The immediate purpose of a common market was to transform the conditions of trade and manufacture of the member states, for them to have a common trading policy. Commercial exchange between them would be tariff-free (i.e. there would be a customs union) in order to keep costs down. Combining resources would stimulate growth, increase the standard of living, and make Europe better able to compete with the United States.

Britain did not support the idea of joining a common market, seeing it, in the words of Herbert Morrison as: “…the end of Britain as an independent European state (…) the end of a thousand years of history!”

As a result of the Messina Conference, France, West Germany, Belgium, the Netherlands, Luxembourg and Italy signed the Treaties of Rome on March 25th 1957. These treaties set up the European Economic Community (EEC) to create a common market, and the European Atomic Energy Community (Euratom) to develop peaceful applications of atomic energy.

The Rome Treaties came into force on January 1st 1958. Increased economic cooperation between The Six, pushing European integration further, was widely approved at the time, including by workers’ unions.

The purpose of the Rome Treaties is summarized in the preamble (cf. above document): ever closer union; economic and social progress; elimination of trade barriers; improving living and working conditions; steady economic expansion, balanced trade and fair competition; unity of economies; reducing the economic differences between regions; a common commercial policy to fight restrictions on international trade; solidarity between Europe and overseas countries; pooling resources to preserve and strengthen peace and liberty. Other European countries were free to apply to join the EEC. The EEC was not just about having a single market with free movement of goods, services, capital and people; it was about improving the lives of all citizens...

The way that the EEC was to be run however did not give that much power to its supranational institutions since the decision-making authority was basically the Council of Ministers; in other words, the EEC was essentially run by an inter-governmental organization and not a supranational structure. From a federalist point of view, the EEC was not a total success, but nonetheless a positive step towards unification and the construction of a political Europe. The common market did manage to stimulate economic growth; even the UK wanted to become part of the EEC, applying for membership in 1962

The EEC Treaty established a Council of Ministers (decision-making role), a Commission (executive role), a Parliamentary Assembly (advisory role), an Economic and Social Committee (advisory role), and a Court of Justice. With the Merger Treaty of 1967, the Council and the Commission become institutions shared by the three Communities (ECSC, EEC and Euratom) and there was a common budget.
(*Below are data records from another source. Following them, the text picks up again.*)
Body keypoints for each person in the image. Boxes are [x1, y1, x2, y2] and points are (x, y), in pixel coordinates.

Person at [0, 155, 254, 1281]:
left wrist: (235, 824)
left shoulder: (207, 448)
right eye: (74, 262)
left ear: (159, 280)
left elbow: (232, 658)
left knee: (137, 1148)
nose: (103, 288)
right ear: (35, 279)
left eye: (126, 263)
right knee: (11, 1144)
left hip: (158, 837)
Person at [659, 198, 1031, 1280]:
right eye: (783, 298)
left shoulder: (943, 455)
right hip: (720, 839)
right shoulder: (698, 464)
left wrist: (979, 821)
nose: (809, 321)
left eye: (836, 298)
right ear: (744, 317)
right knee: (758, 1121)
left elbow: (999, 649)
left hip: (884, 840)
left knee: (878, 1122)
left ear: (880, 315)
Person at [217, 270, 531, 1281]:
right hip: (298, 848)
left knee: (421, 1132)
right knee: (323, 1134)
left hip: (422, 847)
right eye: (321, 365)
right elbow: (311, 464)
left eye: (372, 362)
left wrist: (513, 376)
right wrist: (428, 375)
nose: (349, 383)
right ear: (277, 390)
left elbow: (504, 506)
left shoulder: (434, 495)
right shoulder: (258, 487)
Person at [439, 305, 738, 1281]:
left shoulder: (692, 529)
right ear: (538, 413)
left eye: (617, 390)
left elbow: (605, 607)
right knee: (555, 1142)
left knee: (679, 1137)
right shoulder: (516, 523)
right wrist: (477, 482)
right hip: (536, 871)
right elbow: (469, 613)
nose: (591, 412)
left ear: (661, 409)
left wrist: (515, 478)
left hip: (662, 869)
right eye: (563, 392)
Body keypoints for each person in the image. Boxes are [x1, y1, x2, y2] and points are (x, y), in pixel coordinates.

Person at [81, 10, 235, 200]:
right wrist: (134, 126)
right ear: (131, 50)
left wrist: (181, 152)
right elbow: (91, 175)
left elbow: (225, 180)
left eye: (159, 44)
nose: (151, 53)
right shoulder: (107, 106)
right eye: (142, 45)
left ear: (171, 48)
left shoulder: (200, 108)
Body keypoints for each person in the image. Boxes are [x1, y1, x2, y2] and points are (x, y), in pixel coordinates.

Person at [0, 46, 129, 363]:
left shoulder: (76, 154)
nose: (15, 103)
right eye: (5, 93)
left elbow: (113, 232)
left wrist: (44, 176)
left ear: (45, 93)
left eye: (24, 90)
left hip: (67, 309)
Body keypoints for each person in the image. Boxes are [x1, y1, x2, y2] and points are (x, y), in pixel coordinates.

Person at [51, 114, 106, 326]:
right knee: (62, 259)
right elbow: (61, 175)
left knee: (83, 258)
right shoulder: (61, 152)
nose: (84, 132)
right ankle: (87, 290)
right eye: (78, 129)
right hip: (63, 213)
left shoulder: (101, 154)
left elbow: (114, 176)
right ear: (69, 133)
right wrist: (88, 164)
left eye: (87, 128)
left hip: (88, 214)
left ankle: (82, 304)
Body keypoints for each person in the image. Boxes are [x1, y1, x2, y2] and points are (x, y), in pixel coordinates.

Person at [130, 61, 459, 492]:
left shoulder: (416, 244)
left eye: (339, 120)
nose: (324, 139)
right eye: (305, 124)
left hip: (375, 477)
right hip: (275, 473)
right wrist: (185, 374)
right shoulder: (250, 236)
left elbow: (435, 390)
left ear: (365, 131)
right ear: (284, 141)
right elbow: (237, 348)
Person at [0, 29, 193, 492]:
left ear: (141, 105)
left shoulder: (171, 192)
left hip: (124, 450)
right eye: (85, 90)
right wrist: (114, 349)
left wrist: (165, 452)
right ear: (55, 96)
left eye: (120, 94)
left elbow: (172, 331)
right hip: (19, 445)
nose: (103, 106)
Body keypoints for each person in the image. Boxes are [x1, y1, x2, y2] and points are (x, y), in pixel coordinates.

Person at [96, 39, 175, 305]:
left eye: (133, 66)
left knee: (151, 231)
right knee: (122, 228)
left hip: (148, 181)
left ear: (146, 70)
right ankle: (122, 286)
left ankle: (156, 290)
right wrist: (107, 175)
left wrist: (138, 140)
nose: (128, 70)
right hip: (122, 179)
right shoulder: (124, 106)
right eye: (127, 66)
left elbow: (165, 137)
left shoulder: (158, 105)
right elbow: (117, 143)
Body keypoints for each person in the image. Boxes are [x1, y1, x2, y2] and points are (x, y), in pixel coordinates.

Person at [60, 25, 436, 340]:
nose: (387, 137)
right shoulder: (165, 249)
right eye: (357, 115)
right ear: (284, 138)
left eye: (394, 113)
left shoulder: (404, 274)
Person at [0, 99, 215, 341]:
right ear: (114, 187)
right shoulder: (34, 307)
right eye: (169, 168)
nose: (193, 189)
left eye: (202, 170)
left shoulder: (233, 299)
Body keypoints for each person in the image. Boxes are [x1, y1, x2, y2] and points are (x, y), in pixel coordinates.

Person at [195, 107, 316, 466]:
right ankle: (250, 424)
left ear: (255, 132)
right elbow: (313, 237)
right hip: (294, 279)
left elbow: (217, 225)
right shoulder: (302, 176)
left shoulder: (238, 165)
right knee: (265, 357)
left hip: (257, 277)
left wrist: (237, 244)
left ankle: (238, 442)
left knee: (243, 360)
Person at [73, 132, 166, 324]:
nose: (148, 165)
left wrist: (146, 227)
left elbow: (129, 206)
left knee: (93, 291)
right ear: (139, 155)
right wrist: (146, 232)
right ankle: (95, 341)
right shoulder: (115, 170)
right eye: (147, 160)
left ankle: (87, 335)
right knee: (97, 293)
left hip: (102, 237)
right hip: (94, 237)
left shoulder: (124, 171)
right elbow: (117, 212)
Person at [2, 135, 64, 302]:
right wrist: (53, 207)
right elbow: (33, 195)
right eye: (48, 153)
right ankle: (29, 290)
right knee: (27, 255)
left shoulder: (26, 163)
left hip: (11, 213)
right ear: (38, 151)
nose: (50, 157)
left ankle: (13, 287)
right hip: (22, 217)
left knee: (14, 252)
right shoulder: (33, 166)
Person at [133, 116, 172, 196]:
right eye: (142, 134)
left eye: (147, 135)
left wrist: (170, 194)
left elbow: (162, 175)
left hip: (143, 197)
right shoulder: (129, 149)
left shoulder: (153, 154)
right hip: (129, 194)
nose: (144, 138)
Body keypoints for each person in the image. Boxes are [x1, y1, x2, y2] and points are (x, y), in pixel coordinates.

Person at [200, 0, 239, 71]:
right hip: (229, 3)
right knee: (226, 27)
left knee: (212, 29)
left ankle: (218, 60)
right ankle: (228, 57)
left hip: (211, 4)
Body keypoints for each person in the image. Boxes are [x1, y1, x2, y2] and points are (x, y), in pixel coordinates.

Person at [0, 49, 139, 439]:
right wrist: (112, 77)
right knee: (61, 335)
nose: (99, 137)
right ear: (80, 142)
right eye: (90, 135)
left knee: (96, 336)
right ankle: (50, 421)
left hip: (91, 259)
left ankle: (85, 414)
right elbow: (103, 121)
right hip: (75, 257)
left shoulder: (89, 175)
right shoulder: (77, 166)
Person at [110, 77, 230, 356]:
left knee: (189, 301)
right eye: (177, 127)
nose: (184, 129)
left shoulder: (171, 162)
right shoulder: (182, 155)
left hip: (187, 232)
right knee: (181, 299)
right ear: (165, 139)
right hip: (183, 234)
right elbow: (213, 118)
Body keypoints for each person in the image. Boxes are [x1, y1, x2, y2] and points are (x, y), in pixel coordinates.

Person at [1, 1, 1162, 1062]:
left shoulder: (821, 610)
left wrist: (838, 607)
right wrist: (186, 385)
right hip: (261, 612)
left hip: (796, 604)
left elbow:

In 1993, when the European Union (EU) was created, the EEC was renamed the European Community (EC). The Lisbon Treaty of 2009 got rid of the EC and the Treaty of Rome was renamed the Treaty on the Functioning of the European Union.

An EEC/EU treaty is a binding agreement between member countries, approved voluntarily and democratically. It sets out objectives, rules for institutions, how decisions are made and the relationship between the supranational authority and its member countries. Treaties are amended and new treaties are signed to make the institutions more efficient and transparent, to introduce new areas of cooperation (such as the single currency), or to prepare for new member countries. Under the treaties, institutions can adopt legislation, which the member countries then implement.